Maputo, eine pulsierende Stadt der Kontraste

Die Hauptstadt Mosambiks mit ihren Einflüssen aus der portugiesischen Kolonialzeit strahlt ein lateinamerikanisches Flair aus. Die breiten und von Bäumen geprägten "Avenidas" beherbergen schöne Cafés, wo sich die Menschen unterhalten und die sonnigen Tage geniessen. Einige architektonische Schmuckstücke wie die alte Festung aus dem 19. Jahrhundert, das Naturkundemuseum und das "Eiserne Haus" (nach Plänen von Gustav Eiffel) sind einen Besuch Wert. Eiffel entwarf auch Maputos Hauptbahnhof mit einer prächtigen Kuppel, eine der größten Sehenswürdigkeiten der Stadt.

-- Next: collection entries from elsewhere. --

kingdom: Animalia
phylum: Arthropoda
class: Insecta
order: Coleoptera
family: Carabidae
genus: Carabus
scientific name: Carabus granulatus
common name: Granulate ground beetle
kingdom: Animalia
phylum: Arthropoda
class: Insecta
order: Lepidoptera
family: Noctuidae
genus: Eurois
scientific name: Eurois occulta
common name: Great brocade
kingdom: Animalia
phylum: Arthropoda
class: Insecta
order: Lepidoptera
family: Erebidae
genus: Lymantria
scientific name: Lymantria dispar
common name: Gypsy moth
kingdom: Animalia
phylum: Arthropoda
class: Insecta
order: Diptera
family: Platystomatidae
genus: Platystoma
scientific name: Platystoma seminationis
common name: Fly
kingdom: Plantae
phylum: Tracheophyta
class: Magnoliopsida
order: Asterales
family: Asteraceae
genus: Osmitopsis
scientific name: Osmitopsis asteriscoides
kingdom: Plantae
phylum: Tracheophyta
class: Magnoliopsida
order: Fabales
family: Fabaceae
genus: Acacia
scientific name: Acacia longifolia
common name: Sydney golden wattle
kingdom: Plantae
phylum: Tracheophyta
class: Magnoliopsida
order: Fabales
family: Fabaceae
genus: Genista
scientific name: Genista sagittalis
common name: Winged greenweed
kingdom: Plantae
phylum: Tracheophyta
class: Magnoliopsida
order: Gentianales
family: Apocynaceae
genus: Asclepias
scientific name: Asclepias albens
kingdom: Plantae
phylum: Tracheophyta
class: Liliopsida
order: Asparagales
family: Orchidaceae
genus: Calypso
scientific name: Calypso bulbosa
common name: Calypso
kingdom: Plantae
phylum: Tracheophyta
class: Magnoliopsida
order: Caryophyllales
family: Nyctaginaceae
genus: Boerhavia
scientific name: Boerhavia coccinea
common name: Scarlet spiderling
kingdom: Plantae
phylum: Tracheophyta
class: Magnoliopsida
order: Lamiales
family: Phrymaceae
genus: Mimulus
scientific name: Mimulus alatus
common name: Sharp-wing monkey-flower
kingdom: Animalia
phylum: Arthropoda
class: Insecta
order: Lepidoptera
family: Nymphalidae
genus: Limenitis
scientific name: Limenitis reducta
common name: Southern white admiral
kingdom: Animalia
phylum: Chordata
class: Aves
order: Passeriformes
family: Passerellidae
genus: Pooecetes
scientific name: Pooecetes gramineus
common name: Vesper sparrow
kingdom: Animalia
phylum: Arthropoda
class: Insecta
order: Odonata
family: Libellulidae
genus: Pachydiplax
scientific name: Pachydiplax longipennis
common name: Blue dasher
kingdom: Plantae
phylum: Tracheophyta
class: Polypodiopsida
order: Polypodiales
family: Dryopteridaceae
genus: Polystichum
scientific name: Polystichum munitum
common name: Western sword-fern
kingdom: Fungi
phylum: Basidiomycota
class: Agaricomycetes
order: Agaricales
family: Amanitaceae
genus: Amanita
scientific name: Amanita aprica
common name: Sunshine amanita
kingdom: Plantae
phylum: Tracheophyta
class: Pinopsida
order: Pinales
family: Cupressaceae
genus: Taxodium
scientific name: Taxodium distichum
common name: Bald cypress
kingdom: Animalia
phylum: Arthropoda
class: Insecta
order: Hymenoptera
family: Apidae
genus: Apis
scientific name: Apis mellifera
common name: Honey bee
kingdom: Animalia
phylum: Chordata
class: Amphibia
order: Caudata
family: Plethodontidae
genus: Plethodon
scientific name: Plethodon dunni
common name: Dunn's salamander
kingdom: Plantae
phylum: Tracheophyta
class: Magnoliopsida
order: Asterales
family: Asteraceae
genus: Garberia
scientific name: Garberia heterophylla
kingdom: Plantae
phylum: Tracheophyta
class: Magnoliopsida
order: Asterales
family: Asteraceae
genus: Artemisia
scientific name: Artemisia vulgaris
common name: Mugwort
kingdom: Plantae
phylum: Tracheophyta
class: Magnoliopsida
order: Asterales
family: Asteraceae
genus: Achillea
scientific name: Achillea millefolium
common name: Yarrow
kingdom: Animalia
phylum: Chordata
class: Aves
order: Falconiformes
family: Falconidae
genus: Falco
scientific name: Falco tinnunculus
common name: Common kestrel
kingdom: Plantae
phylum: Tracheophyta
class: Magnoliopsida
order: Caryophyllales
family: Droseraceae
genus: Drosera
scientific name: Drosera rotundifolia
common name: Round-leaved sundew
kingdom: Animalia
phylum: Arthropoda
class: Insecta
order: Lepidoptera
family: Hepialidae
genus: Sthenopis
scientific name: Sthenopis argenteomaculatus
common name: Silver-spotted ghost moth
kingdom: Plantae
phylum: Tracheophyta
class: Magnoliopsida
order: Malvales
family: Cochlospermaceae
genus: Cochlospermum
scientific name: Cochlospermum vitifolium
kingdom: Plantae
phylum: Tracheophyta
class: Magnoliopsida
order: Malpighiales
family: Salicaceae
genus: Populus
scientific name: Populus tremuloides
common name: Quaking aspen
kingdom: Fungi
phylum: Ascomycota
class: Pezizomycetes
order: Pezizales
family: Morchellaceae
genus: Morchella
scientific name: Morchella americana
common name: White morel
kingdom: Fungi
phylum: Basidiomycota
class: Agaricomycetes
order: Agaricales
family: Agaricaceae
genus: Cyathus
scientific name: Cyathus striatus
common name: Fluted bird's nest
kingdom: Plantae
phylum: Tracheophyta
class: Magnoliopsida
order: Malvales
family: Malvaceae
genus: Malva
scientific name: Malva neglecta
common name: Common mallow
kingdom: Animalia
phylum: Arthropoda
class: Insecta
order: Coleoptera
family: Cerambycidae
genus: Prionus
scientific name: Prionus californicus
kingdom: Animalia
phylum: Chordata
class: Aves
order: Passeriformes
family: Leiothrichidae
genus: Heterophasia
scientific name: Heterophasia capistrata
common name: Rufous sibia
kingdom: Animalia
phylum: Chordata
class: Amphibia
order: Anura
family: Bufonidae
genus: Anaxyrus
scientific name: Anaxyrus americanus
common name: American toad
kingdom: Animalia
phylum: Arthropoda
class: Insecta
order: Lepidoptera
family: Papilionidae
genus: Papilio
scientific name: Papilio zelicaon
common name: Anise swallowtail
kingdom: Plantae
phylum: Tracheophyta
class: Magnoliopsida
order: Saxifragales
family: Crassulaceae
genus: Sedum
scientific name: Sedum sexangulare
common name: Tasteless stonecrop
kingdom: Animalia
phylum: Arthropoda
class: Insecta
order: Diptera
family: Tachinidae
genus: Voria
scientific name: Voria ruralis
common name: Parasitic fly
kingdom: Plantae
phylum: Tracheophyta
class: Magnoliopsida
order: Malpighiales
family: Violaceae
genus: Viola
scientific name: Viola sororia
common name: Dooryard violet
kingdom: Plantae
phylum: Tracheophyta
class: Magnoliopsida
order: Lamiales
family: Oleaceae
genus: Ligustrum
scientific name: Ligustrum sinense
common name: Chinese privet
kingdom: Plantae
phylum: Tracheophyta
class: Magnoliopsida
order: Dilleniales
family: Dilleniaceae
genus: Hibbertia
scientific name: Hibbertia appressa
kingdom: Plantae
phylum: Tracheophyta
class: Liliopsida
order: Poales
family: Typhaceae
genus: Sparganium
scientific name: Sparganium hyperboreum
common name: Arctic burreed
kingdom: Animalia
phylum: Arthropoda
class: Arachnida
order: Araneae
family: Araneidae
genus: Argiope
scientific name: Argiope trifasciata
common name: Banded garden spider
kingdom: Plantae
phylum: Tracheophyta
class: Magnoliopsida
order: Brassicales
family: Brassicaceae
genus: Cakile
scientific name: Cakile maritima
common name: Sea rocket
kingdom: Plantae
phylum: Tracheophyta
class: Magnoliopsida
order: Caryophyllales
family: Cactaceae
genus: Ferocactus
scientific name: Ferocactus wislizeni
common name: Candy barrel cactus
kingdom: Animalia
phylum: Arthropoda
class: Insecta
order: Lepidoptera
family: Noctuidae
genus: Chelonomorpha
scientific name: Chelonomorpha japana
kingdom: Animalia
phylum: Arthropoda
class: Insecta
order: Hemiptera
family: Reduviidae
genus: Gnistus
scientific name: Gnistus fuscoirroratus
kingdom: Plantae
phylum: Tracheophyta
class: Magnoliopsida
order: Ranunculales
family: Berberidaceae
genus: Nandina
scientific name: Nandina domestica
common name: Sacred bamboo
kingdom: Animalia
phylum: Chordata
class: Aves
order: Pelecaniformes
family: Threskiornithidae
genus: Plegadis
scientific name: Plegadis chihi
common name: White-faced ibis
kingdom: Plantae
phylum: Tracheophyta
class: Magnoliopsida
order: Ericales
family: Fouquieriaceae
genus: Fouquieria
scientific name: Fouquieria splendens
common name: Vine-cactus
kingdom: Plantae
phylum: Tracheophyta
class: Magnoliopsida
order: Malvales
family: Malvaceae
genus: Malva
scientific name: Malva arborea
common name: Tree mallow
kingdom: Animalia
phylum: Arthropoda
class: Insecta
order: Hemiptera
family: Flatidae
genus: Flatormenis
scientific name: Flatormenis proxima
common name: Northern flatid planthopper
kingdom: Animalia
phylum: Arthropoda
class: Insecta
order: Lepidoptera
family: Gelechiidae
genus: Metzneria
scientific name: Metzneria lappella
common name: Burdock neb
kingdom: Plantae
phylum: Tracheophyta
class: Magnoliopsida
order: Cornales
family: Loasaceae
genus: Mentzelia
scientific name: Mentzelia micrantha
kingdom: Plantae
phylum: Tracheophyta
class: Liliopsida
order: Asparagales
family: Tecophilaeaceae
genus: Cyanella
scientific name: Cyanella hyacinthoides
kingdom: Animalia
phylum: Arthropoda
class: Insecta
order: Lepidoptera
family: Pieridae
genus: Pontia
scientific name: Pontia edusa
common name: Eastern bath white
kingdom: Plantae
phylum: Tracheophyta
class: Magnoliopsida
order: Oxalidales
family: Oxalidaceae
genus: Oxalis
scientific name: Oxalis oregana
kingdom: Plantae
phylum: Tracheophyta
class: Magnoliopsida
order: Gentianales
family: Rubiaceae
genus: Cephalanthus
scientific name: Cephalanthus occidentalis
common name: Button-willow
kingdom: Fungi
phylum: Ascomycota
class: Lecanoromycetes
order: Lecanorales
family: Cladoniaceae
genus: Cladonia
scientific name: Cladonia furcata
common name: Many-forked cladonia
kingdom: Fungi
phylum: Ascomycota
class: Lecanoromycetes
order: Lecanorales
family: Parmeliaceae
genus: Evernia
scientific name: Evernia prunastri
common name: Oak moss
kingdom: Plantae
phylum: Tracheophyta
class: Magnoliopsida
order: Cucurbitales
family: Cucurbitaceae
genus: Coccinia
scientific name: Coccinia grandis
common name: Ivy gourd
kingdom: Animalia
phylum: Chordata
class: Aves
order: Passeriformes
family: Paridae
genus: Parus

Maputo ist eine Stadt der Kontraste. Luxuslimousinen und Arbeiter mit ihren hölzernen Karren teilen sich die Straßen im Tagesverkehr. Vor luxuriösen Boutiquen bieten auch die fliegenden Händlern ihre Waren an. Der Markt bietet alle Sorten von Waren und ist ein Zentrum des Stadtlebens  - hier kommt man dem mosambikanischen Leben am nahesten.  Berühmt ist das Nachtleben der Stadt: Mosambikaner lieben Musik und Tanz!

Seit 1992 herrscht Frieden in Mosambik und nach wirtschaftlichen Anpassungen wächst das Land in allen Bereichen: Überall sieht man Baukräne, neue Stadteile Maputos wachsen aus dem Boden.

Damit ein größerer Teil der Bevölkerung von dem Wachstum profitieren kann, setzt die Regierung auf  die Wiederbelebung des Tourismus. Straßen werden ausgebessert, es wird in Hotelprojekte investiert, Flughäfen ausgebaut und neue Flugverbindungen eingerichtet: Maputo erreicht man ab Johannesburg sowohl mit Linhas Aéreas de Mocambique (LAM) und South African Airways (SAA).